Self-Checkout ist ein entscheidender Prozesspunkt. Gesicherte High-Theft-Ware am SCO sollte früh erkannt werden, damit Mitarbeitende helfen können. Das verhindert unnötige Ausgangsalarme und unterstützt einen sauberen Verkaufsabschluss.

Eine passende Meldung ist serviceorientiert:

Bitte Unterstützung für gesicherten Artikel an SCO 4.

So wird RFID as EAS zum Prozesshelfer. Der Kunde wird nicht automatisch verdächtigt. Der Mitarbeiter erhält eine konkrete Aufgabe.

Wirtschaftlicher Einstieg

Der wirtschaftliche Vorteil liegt darin, dass der Händler gezielt starten kann. Nicht alle Artikel, nicht alle Filialen, nicht alle Prozesse auf einmal. Stattdessen beginnt man mit den Produkten, bei denen der größte Verlustdruck besteht, und mit den Zonen, in denen die stärkste Wirkung zu erwarten ist.

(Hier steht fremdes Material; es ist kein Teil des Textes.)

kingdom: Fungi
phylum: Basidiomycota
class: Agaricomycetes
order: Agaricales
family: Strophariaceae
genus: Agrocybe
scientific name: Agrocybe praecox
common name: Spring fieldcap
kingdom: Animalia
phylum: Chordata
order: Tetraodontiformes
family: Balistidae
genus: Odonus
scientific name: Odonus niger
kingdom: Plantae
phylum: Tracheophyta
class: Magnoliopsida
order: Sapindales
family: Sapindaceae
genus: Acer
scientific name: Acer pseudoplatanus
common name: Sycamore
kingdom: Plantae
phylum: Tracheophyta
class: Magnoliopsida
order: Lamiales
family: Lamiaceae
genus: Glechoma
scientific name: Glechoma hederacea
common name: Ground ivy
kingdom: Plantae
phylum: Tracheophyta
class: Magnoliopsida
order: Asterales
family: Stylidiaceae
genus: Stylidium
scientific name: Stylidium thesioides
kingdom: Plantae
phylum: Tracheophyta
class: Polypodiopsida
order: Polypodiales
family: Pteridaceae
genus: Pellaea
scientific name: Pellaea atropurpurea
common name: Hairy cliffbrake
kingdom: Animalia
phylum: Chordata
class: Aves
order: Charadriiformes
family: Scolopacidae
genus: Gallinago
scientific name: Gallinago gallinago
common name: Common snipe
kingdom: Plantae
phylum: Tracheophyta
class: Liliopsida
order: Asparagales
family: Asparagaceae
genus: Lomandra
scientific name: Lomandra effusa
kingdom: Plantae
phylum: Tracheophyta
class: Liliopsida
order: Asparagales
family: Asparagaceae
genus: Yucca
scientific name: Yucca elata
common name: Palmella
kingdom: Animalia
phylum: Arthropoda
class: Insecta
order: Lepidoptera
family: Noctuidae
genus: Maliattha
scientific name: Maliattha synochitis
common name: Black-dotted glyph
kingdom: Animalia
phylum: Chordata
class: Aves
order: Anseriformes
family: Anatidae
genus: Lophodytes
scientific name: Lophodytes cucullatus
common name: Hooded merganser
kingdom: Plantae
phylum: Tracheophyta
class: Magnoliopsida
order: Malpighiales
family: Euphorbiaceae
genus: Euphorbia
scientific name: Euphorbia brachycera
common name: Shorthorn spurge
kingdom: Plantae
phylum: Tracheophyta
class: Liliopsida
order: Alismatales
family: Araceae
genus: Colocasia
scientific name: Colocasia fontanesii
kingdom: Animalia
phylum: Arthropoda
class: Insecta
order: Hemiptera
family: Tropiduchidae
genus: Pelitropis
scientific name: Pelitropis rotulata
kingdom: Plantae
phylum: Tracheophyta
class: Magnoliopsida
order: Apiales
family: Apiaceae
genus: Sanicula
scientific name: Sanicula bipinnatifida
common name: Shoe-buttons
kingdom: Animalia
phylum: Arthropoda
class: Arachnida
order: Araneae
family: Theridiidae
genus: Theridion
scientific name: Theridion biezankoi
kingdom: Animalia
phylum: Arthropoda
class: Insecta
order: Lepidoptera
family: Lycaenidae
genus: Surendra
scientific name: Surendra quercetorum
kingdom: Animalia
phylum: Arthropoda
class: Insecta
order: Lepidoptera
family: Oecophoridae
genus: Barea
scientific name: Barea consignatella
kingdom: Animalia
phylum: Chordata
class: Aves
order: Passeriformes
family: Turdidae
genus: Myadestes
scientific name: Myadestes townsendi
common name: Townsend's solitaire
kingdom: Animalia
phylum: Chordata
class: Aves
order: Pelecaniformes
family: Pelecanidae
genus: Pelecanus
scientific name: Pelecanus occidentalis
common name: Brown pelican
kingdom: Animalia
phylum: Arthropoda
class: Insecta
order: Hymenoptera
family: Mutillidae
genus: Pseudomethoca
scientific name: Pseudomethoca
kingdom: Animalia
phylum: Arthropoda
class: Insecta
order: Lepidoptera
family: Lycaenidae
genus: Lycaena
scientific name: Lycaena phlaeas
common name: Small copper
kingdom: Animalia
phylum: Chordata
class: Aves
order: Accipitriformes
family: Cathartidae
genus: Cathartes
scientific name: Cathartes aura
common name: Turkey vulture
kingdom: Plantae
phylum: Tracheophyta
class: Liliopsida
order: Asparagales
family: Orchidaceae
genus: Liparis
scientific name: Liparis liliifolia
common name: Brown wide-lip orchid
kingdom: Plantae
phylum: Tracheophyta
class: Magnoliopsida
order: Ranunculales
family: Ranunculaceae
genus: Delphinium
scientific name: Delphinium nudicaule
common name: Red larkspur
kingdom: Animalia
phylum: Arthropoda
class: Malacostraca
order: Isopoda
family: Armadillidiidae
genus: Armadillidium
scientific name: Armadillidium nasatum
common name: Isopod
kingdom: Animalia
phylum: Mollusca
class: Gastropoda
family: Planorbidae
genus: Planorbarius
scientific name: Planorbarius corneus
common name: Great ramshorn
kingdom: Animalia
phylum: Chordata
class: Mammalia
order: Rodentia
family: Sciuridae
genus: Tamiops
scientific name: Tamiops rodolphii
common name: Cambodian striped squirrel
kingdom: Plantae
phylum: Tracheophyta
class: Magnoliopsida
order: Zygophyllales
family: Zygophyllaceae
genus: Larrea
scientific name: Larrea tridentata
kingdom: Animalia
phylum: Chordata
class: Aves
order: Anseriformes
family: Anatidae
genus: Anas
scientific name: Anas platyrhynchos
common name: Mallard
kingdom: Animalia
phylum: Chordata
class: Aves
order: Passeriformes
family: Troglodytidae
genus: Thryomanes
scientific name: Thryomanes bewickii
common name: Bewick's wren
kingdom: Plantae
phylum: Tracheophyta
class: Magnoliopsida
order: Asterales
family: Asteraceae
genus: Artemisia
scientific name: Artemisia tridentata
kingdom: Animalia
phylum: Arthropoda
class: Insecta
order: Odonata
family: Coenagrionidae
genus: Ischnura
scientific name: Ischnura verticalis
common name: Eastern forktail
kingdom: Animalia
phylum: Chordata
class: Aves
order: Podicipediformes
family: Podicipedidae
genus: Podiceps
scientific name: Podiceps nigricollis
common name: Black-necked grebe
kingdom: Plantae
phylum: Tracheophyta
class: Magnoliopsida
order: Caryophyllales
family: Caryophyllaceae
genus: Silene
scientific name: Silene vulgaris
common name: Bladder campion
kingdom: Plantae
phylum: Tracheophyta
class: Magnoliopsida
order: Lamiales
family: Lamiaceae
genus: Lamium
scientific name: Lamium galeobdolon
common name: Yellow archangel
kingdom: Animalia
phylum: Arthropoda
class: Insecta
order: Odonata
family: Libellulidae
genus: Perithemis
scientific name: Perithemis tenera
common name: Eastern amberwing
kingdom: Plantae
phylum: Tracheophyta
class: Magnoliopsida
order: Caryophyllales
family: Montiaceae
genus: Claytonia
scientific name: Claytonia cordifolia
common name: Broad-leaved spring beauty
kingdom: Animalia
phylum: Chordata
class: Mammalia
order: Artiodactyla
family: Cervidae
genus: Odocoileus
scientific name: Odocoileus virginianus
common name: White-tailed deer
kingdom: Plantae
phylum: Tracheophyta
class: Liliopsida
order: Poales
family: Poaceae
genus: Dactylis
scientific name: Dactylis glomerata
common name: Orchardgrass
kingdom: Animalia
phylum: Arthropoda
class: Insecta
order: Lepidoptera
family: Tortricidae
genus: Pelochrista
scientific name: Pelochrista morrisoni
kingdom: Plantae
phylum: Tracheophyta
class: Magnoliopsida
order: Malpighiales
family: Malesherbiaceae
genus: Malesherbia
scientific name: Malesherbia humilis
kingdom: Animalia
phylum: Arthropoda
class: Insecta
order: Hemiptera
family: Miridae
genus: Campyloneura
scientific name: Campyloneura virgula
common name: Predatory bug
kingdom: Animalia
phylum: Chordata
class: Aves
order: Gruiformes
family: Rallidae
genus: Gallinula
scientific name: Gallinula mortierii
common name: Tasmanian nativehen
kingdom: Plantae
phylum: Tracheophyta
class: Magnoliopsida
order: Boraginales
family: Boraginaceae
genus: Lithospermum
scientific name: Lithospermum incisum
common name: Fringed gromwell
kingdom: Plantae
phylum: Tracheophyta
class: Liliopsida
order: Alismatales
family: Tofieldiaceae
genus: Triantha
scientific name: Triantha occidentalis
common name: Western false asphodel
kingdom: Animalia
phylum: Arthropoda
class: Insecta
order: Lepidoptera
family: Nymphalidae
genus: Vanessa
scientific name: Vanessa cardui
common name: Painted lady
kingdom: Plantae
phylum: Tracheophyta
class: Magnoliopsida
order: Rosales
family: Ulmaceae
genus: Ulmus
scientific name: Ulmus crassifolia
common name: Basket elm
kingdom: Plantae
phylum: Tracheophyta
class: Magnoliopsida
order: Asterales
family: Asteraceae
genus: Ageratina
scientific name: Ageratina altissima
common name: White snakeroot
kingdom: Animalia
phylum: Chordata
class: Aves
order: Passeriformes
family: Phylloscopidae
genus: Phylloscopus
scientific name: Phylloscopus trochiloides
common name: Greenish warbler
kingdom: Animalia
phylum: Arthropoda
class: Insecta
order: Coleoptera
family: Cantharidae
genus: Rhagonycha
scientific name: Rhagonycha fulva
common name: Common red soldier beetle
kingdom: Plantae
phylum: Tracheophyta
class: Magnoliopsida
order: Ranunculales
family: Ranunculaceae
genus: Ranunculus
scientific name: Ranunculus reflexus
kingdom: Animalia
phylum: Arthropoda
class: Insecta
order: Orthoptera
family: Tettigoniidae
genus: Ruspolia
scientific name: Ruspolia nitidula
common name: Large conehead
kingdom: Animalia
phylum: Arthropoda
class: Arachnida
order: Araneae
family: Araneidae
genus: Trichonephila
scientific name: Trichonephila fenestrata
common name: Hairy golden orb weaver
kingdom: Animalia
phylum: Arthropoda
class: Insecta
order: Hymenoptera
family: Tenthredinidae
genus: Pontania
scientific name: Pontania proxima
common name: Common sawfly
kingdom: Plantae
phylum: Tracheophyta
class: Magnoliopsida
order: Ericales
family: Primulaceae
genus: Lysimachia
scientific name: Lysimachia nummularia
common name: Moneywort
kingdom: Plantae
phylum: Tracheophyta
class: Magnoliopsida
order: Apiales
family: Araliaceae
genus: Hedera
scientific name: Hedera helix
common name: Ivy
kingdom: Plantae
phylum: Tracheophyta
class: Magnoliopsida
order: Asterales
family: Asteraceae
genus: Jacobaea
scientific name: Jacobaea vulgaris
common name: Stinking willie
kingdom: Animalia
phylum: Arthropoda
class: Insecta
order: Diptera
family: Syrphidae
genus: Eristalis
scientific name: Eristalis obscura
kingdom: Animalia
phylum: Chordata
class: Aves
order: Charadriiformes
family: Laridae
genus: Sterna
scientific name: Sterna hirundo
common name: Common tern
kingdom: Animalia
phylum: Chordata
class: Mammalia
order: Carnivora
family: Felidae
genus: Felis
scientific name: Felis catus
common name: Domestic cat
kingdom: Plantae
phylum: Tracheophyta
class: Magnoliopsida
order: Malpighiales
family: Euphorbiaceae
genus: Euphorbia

Das kann ein Store-Eingang sein, eine SCO-Zone, ein Baumarkt-Außenbereich oder eine ausgewählte High-Theft-Abteilung. Die Lösung bleibt fokussiert und skalierbar.

Der nächste Schritt

Für den Einstieg sollte zuerst geprüft werden, welche High-Theft-Produkte offen verkauft werden sollen und welche physische Sicherungsform am besten passt. Danach wird entschieden, ob RFID-Hardtag, Alpha-Produkt, Overhead-Erkennung und SCO-Notification gemeinsam den stärksten Nutzen liefern.